Title: RE: [10GBASE-T] latency

 
Another example of the pause function exists when
the server (in the ASCII figure below) operates in
a WAN environment over SONET OC-192 (at 9.95328Gbps).
The server would be required to implement the WIS
function or equivalent ELTE functionality and would
have to throttle bandwidth from the remote machine
through PAUSE frames.

Regards,

Tim Warland
University of Ottawa


-----Original Message-----
From: Stephen Bates
To: Gavin Parnaby
Cc: stds-802-3-10gbt@ieee.org
Sent: 2/20/04 10:55 AM
Subject: RE: [10GBASE-T] latency


Gavin and Serag

Gavin, thanks for that overview of the PAUSE functionality. One question
I have is does anyone know if PAUSE is implemented end-to-end or
hop-by-hop in an Ethernet connection between source and sink via one or
more switches?
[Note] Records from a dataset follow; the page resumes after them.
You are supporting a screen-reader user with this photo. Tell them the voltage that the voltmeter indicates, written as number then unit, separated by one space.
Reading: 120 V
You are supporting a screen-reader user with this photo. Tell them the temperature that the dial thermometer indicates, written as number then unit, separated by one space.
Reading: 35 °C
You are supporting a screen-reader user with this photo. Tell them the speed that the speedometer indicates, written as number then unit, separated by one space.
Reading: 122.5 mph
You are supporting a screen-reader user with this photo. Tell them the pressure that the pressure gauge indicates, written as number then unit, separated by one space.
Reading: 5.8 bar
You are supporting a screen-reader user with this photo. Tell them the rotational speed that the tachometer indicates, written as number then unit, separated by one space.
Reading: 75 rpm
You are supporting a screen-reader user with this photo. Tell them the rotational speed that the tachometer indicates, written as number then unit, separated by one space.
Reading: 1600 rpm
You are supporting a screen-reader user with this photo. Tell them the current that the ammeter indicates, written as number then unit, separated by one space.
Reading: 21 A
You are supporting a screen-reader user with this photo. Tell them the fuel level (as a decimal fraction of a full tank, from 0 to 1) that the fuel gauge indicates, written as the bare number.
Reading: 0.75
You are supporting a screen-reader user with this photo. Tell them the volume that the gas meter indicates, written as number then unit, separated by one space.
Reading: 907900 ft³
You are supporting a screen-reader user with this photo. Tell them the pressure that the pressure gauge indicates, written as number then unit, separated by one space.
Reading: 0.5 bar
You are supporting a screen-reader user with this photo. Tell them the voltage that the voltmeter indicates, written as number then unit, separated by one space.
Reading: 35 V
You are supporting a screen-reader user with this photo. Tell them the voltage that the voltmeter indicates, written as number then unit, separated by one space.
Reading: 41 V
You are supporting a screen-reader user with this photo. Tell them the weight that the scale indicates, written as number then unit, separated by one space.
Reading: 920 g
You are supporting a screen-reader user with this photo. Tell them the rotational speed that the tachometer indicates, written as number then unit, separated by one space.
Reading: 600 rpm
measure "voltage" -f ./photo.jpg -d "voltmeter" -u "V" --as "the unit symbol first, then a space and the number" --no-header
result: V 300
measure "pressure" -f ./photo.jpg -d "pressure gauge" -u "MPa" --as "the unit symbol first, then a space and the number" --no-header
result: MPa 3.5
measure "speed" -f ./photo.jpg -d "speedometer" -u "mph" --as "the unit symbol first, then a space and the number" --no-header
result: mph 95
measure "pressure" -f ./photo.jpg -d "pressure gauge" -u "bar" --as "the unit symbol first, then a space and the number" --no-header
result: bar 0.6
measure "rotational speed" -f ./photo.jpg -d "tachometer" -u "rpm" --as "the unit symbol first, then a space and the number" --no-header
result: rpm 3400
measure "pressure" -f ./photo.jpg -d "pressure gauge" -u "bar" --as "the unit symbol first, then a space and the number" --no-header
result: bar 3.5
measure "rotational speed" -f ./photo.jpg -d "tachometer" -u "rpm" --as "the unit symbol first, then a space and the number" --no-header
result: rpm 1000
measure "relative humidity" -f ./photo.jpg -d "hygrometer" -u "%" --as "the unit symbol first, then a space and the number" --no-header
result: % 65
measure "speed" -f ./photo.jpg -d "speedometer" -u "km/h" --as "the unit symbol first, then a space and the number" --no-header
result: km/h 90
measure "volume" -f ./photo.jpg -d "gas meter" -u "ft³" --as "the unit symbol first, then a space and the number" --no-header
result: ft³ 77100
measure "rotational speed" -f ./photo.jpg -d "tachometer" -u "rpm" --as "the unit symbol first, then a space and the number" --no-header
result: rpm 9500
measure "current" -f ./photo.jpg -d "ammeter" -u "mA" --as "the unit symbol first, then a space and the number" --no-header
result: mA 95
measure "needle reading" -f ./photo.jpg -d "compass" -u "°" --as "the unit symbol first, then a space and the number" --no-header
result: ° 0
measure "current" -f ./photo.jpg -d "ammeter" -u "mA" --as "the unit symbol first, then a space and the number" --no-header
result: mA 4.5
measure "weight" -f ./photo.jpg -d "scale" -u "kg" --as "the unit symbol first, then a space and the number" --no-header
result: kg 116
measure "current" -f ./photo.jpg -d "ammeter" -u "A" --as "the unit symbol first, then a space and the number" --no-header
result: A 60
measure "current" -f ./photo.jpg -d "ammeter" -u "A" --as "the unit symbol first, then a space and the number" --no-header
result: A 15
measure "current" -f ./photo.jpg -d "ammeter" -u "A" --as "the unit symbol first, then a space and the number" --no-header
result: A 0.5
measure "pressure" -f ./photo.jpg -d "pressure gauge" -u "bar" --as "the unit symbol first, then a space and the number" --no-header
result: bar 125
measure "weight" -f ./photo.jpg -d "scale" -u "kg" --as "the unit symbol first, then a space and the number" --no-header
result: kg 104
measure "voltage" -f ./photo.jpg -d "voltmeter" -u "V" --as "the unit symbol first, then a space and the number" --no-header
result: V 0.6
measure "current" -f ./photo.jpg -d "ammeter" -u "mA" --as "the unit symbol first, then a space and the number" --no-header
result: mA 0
Also, what is the primary method of flow control when the
following scenario occurs?

machine A <-- Speed A --> Switch <-- Speed B --> Server

My concern is if speed A is < Speed B (e.g. A=1000BASE-T and
B=10GBASE-T) and we use PAUSE to ensure flow control then 10GBASE-T may
have to include PAUSE. If not then buffers in the switch will overflow
when machine A requests a large amount of data from the server. Perhaps
flow control in a switch with multi-speed ports is handled using
something other than PAUSE? I am assuming this is a low level switch and
TCP is not used to do flow control, is this correct?